Rainey Law has had the first case, but it expects to see more, where the apartment owner declared bankruptcy and the Official Assignee "disclaims the property as onerous property". In effect, it is abandoned and the body corporate takes it over to recoup some remediation costs.

Class action
Thorn is leading the class action against cladding manufacturer James Hardie on a "no fee, no win" basis supported by international litigation funders. The case involves homes, commercial buildings, schools, hospitals and others that were constructed with claddings such as James Hardie's Harditex, Monotek, and Titan Board.

She says ASX-listed James Hardie tried to argue that there was a 10-year limitation under the Building Act. But Thorn says that only covers the building work, not the products.

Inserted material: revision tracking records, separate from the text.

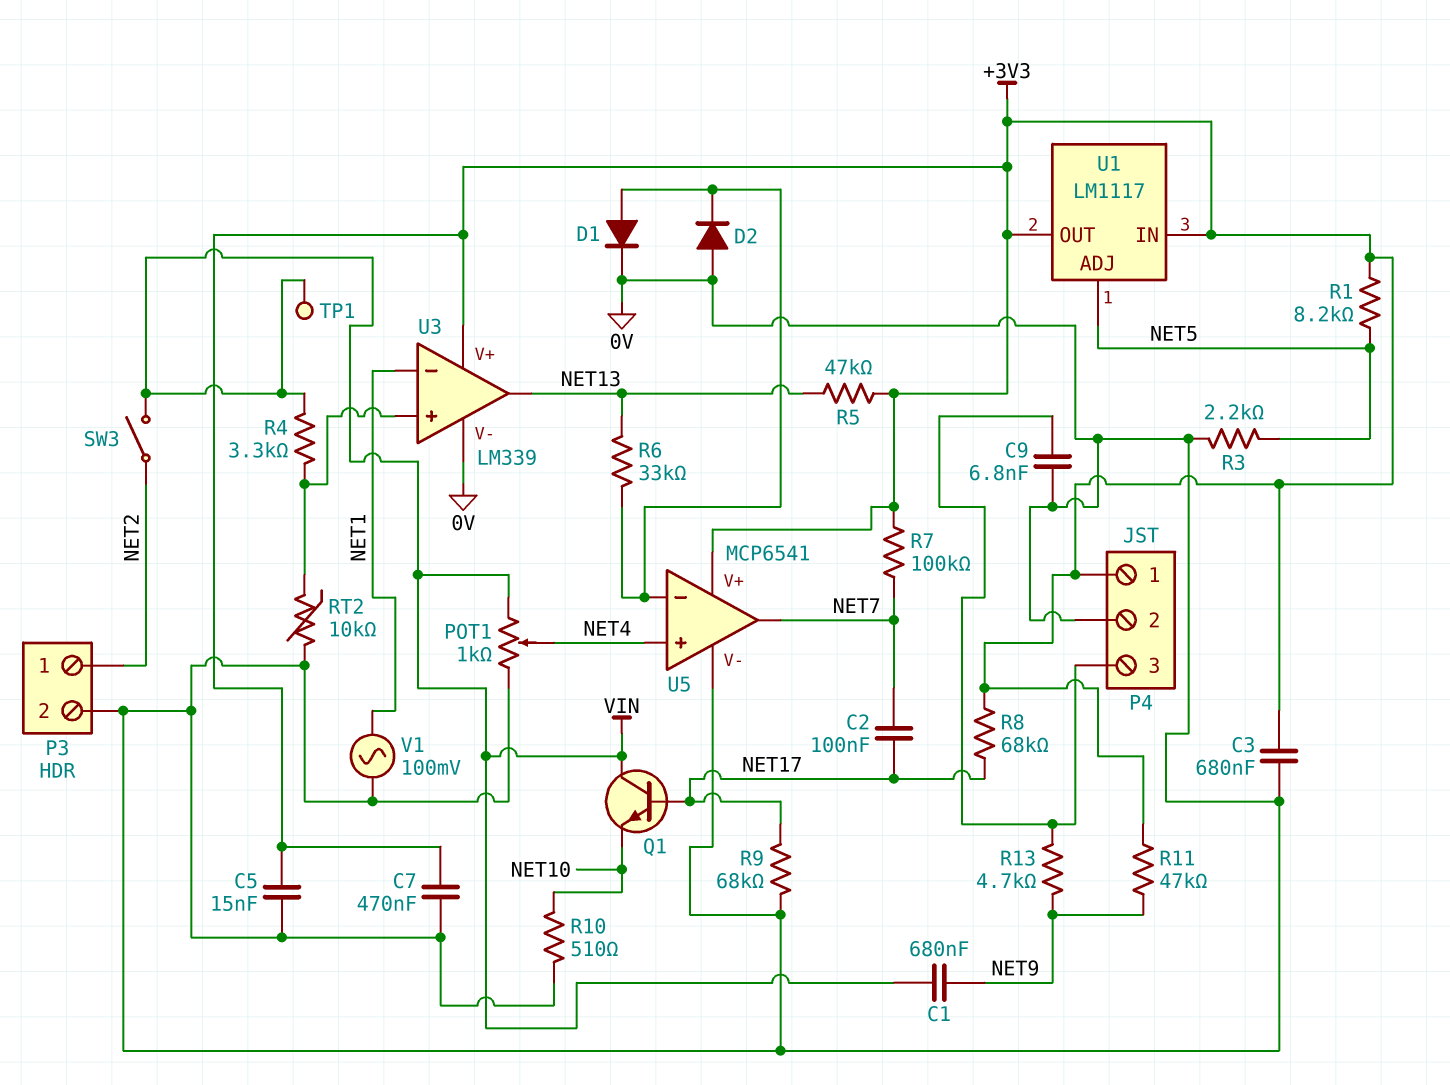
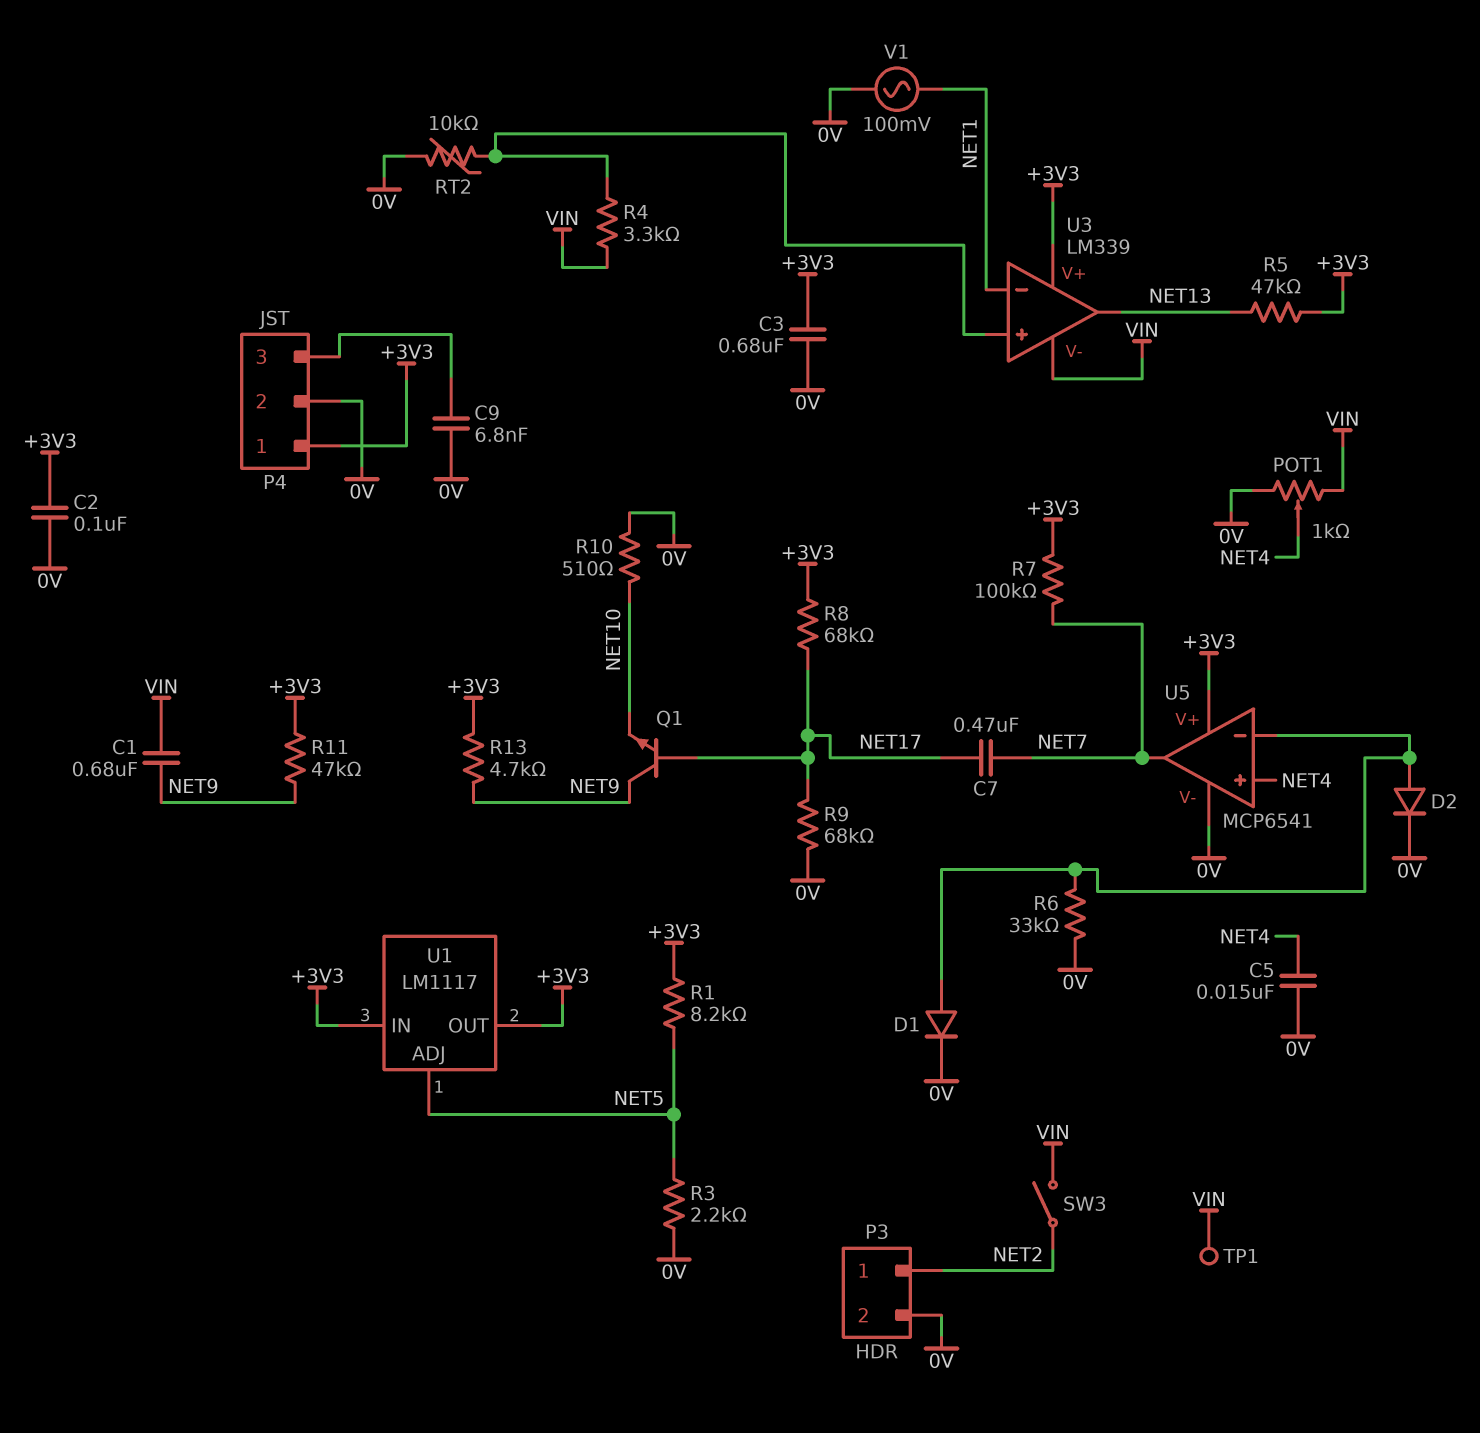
C2: 100nF (NET7, NET17) -> 100nF (+3V3, 0V)
C5: 15nF (+3V3, 0V) -> 15nF (0V, NET4)
C7: 470nF (+3V3, 0V) -> 470nF (NET7, NET17)
D2: diode (A 0V, K U5/in-) -> diode (A U5/in-, K 0V)
Q1: NPN (B NET17, C VIN, E NET10) -> NPN (B NET17, C NET9, E NET10)
R6: 33k (NET13, U5/in-) -> 33k (0V, U5/in-)
R13: 4.7k (NET9, P4/3) -> 4.7k (+3V3, NET9)
U3 pin V-: 0V -> VIN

The $200 million class action involves more than 360 buildings and 1000 property owners.

The human cost
Thorn says at least two of her clients have taken their own lives. Others have gone bankrupt and many more are living in homes that are severely impacting their health.

In 2009 academics working in the field of public health at the University of Otago in Wellington estimated that the physical and mental health costs associated with leaky buildings was $26 million a year.

Rainey remembers attending meetings in apartment buildings with mostly older apartment owners who appeared to go downhill physically and mentally over the years that the case ran on. "It is heartbreaking."

Ball knows of tradespeople involved in building the leaky buildings who have committed suicide or lost life savings.

One tradesman who was the "last man standing" for a Whangaparaoa home owner had to pay around $60,000 on a job that he would have earned around $3000 for his portion of the work. It crushed him financially.